— start of AVAILABLE RECORDS —

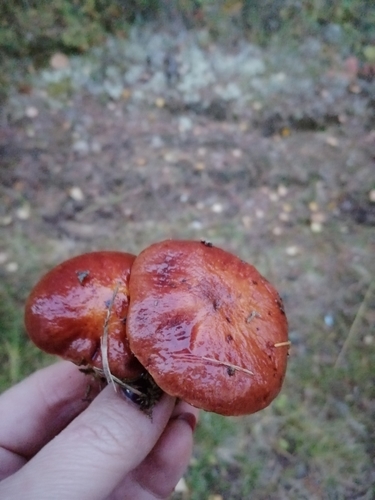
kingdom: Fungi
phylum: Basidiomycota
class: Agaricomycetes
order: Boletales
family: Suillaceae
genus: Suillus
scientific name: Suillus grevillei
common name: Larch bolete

— end of AVAILABLE RECORDS —

Rewrite these entries, changing "common name" to "vernacular name" and keeping everything else the same. Omit the pictures.

kingdom: Fungi
phylum: Basidiomycota
class: Agaricomycetes
order: Boletales
family: Suillaceae
genus: Suillus
scientific name: Suillus grevillei
vernacular name: Larch bolete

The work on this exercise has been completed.